◆ Document text:
------------------------------------------------

In eight, six, and one patient, the lumbosacral dysraphic lesion was a myelomeningocele, spinal lipoma, and limited dorsal myeloschisis, respectively. Four patients underwent initial surgery to repair the lesion or previously received untethering surgery at another hospital. The duration from the previous surgery ranged from one to 23 years (mean: 9.2 years). Symptoms before untethering were worsening of neurogenic bladder in six patients, deterioration of the moto-sensory function of the lower extremities in five patients, and progression of orthopedic symptoms (scoliosis and the ankle joint deformities) in four patients (Table 1).
Circumferential, complete untethering was achieved in all the patients. The BCR was monitorable in nine patients, was stable in six patients, and was worse but preserved in three patients. None of the patients, including those whose BCR was unmonitorable, experienced postoperative urological deterioration [9]. All but one patient reported improvement or stabilization of the preoperative symptoms during the follow-up period (range: 12–104 months: mean: 48.6 months) (Table 1).

------------------------------------------------

◆ Record excerpts:

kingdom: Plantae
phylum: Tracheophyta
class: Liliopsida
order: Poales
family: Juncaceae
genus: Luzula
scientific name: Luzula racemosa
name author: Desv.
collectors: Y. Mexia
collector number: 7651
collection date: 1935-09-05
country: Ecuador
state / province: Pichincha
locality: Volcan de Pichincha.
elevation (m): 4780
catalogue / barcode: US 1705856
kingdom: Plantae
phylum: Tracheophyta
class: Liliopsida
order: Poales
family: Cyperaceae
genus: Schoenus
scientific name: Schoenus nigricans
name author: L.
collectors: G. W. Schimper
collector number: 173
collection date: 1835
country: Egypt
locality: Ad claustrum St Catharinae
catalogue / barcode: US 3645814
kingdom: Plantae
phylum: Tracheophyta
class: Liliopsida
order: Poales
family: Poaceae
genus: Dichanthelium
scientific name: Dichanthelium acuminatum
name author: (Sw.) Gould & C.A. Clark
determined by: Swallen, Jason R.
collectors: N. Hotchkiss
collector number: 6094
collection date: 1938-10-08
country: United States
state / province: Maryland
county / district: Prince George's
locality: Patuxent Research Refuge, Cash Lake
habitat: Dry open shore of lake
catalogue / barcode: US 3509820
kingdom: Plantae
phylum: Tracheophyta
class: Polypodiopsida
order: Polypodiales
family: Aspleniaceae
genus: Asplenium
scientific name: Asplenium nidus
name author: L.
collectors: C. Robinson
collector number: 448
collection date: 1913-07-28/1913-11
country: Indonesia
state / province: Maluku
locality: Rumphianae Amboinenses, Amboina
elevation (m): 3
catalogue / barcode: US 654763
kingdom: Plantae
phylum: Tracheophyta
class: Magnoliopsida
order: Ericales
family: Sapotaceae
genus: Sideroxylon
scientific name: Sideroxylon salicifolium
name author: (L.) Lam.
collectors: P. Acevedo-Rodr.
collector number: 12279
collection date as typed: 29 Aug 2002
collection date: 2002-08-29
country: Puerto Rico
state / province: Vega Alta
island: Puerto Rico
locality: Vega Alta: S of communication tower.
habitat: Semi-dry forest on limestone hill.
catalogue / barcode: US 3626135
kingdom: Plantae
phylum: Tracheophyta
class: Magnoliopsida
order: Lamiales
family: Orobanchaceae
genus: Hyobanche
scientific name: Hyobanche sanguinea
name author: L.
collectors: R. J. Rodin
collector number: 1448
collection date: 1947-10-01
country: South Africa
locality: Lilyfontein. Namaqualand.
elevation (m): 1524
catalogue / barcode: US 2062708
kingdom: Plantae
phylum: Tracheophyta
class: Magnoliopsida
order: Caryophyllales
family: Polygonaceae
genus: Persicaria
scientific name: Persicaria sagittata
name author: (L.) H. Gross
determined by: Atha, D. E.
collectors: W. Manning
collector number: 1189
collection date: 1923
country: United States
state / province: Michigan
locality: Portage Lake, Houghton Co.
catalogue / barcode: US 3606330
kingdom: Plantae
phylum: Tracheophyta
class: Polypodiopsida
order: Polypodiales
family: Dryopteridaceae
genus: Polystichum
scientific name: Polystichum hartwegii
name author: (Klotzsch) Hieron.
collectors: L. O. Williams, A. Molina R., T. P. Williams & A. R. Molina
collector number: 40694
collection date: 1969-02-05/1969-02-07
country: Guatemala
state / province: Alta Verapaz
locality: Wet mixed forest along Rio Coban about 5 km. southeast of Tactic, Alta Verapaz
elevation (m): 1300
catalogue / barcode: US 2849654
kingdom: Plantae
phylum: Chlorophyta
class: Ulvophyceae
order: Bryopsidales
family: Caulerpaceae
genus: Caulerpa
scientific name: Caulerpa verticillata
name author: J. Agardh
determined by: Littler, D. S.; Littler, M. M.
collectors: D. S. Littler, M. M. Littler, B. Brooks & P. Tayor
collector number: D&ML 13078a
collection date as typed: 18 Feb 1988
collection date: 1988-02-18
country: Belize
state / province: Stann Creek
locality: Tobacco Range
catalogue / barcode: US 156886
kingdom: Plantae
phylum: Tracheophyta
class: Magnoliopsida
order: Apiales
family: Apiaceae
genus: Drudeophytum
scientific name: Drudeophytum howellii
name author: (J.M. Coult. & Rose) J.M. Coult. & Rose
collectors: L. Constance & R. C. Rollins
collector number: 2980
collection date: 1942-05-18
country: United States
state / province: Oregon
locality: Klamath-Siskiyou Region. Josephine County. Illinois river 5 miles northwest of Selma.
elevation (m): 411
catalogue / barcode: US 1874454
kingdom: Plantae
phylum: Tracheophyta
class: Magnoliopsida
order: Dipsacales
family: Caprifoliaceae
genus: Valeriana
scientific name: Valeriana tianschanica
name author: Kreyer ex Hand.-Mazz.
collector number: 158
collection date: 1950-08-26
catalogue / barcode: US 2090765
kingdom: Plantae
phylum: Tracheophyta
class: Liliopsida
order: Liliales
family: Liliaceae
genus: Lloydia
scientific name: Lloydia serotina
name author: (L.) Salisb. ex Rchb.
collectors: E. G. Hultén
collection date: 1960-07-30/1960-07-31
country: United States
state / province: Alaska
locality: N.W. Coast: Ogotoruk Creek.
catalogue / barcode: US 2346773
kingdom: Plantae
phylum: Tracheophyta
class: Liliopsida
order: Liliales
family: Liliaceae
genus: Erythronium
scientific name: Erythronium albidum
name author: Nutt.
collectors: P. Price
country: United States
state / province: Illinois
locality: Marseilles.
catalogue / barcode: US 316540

------------------------------------------------

◆ Your instructions:
Carry on the clinical report on untethering surgery for lumbosacral dysraphic lesions, starting after its last sentence.

◆ Answer to this task:
Postoperative MRI demonstrated a ventrally anchored conus medullaris and restored dorsal subarachnoid space in 14 patients (Table 2). In only one patient (case 1), the first to undergo the procedure in the cohort and who showed no improvement after the untethering surgery, postoperative MRI demonstrated that the untethered conus medullaris had again come into contact with the dorsal dura mater. One patient (case 7) showed re-attachment of the conus medullaris to the dorsal dura (re-TSC) on MRI at postoperative year 1 (Fig. 2). In other patients (cases 12 and 14), the conus medullaris shifted dorsally, and the dorsal subarachnoid space became unclear on follow-up MRI at postoperative year 1. The remaining eleven patients had no dorsal re-tethering at the last follow-up MRI performed between postoperative years 1 to 7 (Fig. 3) (Table 2).
No complication directly related to the ventral anchoring was observed, and there was no TCS recurrence during the follow-up period. In addition, there was no case of the conus medullaris touching the ventral dura mater as a result of the ventral anchoring on the last follow-up MRI.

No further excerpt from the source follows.